Dr. Alan Hirsch is a Chicago neurologist who is the founder of the Smell and Taste Treatment and Research Foundation.

In 1995, Hirsch wafted a pleasant smell into an area of slot machines at the Las Vegas Hilton. He checked the revenues for the weekend before and the weekend after and, verifying that there hadn’t been any casino-wide increase in revenue, determined that people plunked 45 percent more change into the slots in the scented area.
Scent appears to have encouraged gamblers in the scented area to continue inserting coins for longer periods than usual.

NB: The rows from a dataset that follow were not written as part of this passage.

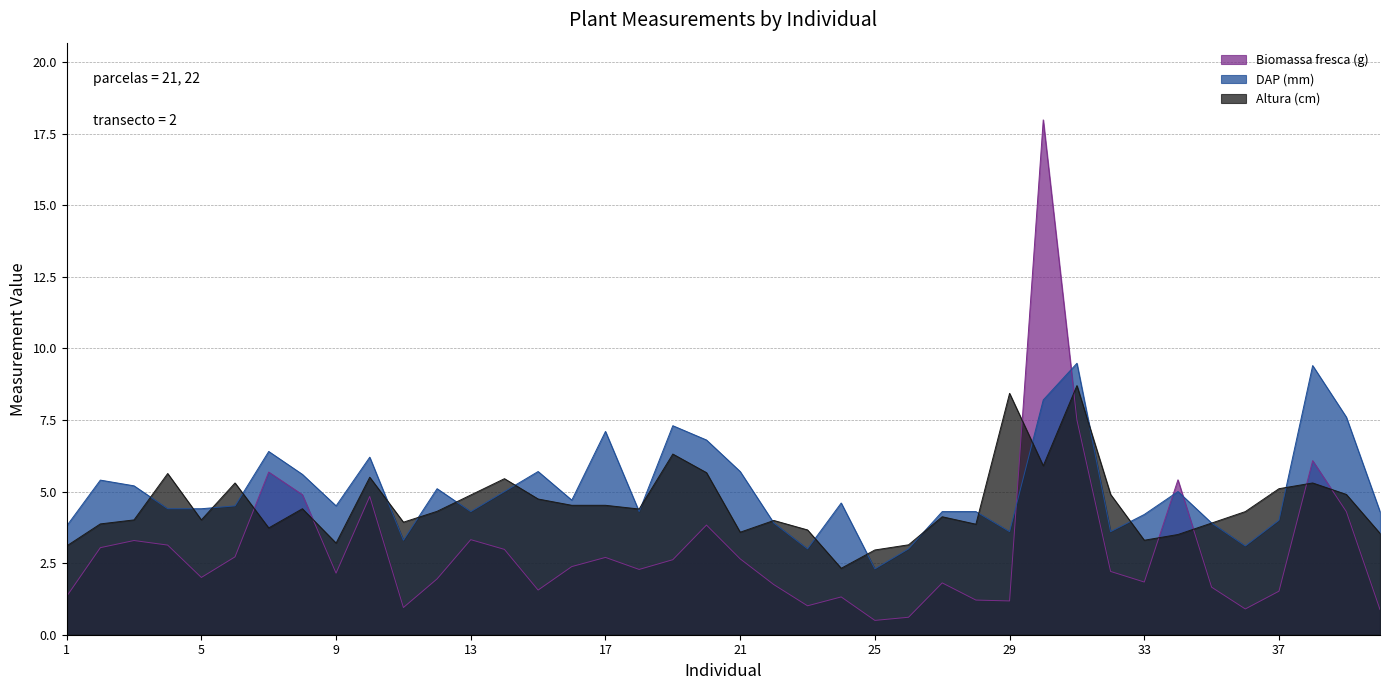

Rank the series by their maximum value, from lowest to highest.

Altura (cm), DAP (mm), Biomassa fresca (g)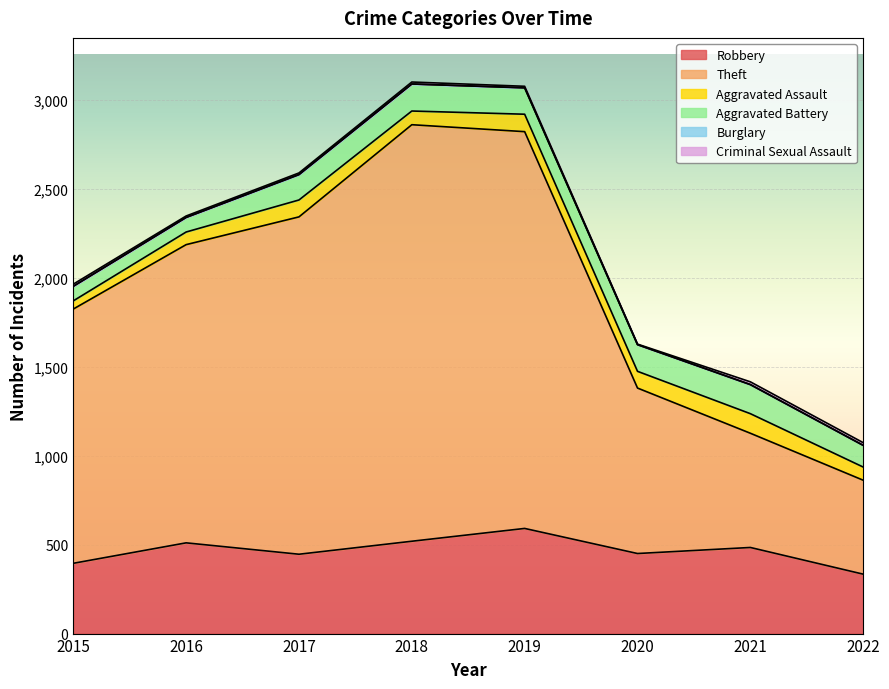

List the labels in order of Criminal Sexual Assault value, largest first.

2021, 2022, 2015, 2018, 2016, 2017, 2019, 2020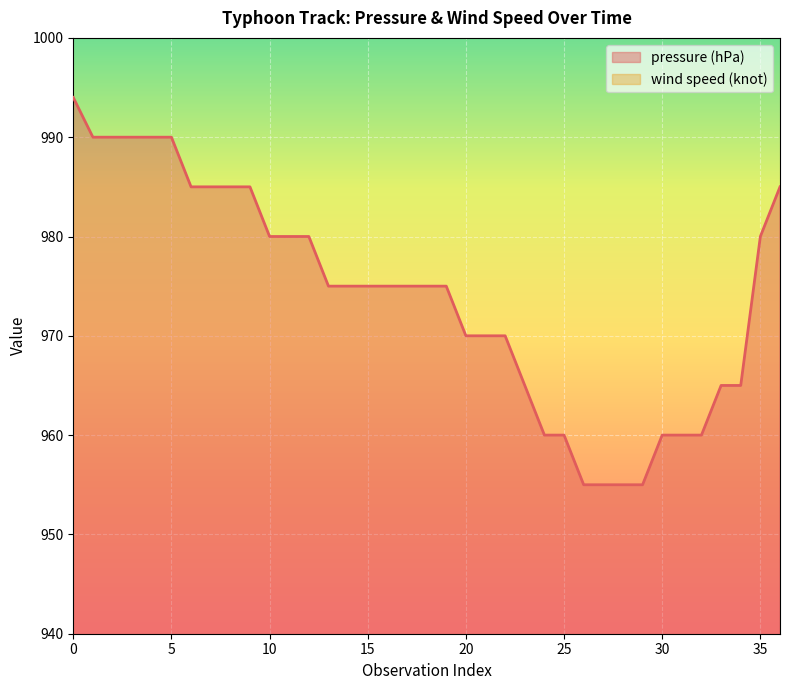

True or false: pressure (hPa) has a value of 985 at 6.

True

As scent is know to increase dwell time, it explains that as staying longer gamblers spent more money.
When someone feel comfortable in a place this person will want to stay more and scent greatly contribute to someone's comfort. It makes perfectly sense. Just think of the last time you were in the tram and ther was a bad smell, I bet that you only wanted to escape.
Hirsch, a psychiatrist and neurologist who is an assistant clinical professor of neurology at the University of Illinois, won't say what particular odor created the change in income. He'll only say that the scent is a "blend with no well-defined high notes."
Different scents can make people more alert or more relaxed or even induce "olfactory-invoked nostalgia," the way smelling fresh-cut grass sometimes reminds people of their childhoods.